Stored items
────────────────
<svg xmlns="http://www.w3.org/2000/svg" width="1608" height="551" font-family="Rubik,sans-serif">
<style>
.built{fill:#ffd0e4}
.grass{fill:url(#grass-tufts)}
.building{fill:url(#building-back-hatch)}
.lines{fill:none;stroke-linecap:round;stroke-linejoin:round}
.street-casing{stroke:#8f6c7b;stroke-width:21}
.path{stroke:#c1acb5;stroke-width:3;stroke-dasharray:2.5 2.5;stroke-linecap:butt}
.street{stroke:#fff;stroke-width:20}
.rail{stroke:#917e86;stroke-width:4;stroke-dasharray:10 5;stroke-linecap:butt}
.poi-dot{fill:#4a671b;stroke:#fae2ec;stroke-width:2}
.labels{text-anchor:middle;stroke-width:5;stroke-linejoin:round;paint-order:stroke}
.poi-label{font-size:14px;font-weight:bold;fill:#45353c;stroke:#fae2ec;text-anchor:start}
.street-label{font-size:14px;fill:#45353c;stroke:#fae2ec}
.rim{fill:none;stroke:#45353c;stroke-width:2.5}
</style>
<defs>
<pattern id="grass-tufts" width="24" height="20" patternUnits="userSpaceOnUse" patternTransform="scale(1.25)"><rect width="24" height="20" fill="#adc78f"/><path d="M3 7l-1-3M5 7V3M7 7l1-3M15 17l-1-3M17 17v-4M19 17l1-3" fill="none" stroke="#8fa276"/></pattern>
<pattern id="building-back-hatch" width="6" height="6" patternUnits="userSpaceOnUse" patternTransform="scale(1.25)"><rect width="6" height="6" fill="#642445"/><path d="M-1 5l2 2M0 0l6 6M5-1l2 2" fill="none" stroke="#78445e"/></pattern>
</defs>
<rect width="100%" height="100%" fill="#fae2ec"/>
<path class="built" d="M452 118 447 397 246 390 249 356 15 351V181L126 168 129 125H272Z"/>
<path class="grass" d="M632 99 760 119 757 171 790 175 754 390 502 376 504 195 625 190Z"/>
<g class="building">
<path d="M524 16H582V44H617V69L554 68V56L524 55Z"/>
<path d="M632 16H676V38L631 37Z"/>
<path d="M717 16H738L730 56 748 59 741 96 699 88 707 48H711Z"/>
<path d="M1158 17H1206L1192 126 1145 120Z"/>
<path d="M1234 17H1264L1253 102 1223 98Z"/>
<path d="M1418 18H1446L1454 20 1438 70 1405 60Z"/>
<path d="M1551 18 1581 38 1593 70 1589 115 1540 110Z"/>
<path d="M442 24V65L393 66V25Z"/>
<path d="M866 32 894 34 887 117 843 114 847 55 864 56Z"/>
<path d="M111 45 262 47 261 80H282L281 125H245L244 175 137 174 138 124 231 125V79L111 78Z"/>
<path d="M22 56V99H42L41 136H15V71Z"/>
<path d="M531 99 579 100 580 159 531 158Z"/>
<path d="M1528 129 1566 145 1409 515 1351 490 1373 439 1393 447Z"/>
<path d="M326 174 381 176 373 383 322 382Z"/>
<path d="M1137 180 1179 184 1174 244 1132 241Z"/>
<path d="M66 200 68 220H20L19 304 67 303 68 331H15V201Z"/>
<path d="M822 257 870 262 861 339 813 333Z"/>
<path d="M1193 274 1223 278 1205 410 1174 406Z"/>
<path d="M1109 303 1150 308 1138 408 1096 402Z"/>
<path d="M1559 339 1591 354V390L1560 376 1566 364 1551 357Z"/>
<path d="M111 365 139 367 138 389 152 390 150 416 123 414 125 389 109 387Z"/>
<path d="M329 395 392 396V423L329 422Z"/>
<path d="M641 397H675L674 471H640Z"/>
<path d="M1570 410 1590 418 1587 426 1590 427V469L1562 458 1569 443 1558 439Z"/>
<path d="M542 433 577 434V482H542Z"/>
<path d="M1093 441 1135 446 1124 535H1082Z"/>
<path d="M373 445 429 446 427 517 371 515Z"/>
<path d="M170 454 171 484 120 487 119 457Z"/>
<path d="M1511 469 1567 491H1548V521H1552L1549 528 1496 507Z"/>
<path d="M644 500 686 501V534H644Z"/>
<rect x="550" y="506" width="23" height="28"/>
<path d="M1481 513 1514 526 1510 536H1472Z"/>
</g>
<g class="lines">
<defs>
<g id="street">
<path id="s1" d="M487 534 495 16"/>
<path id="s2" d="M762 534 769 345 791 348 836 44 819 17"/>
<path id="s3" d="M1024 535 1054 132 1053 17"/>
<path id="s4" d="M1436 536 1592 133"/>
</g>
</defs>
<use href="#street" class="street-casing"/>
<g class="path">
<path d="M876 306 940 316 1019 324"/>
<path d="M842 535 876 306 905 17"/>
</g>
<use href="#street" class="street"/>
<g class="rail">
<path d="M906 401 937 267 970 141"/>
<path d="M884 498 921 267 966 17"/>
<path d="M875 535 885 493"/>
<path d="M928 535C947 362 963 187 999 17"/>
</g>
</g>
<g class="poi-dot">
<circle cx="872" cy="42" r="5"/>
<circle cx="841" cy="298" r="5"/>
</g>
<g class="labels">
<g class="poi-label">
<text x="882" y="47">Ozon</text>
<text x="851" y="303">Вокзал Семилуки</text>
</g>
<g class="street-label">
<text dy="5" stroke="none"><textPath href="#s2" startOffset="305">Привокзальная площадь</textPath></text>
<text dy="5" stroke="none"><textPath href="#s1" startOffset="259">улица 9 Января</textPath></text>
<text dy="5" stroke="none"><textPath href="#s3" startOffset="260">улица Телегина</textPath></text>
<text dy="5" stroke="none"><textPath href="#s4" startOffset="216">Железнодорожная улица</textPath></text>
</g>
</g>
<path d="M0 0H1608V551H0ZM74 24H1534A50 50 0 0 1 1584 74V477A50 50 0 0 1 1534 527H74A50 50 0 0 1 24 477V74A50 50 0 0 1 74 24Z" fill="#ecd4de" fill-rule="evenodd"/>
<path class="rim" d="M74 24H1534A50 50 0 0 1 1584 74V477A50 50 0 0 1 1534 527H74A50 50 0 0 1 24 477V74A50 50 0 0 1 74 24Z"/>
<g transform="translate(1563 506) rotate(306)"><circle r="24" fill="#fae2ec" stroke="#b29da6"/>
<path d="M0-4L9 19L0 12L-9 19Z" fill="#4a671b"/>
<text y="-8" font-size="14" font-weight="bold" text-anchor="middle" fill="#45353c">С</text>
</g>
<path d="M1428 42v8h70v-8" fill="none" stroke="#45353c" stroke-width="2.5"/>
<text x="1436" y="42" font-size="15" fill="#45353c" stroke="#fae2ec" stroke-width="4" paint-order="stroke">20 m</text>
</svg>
────────────────
## INSTRUCTIONS FOR THE TASK
If a line above includes the string "linejoin", pick it out.

## TASK RESULT
.lines{fill:none;stroke-linecap:round;stroke-linejoin:round}
.labels{text-anchor:middle;stroke-width:5;stroke-linejoin:round;paint-order:stroke}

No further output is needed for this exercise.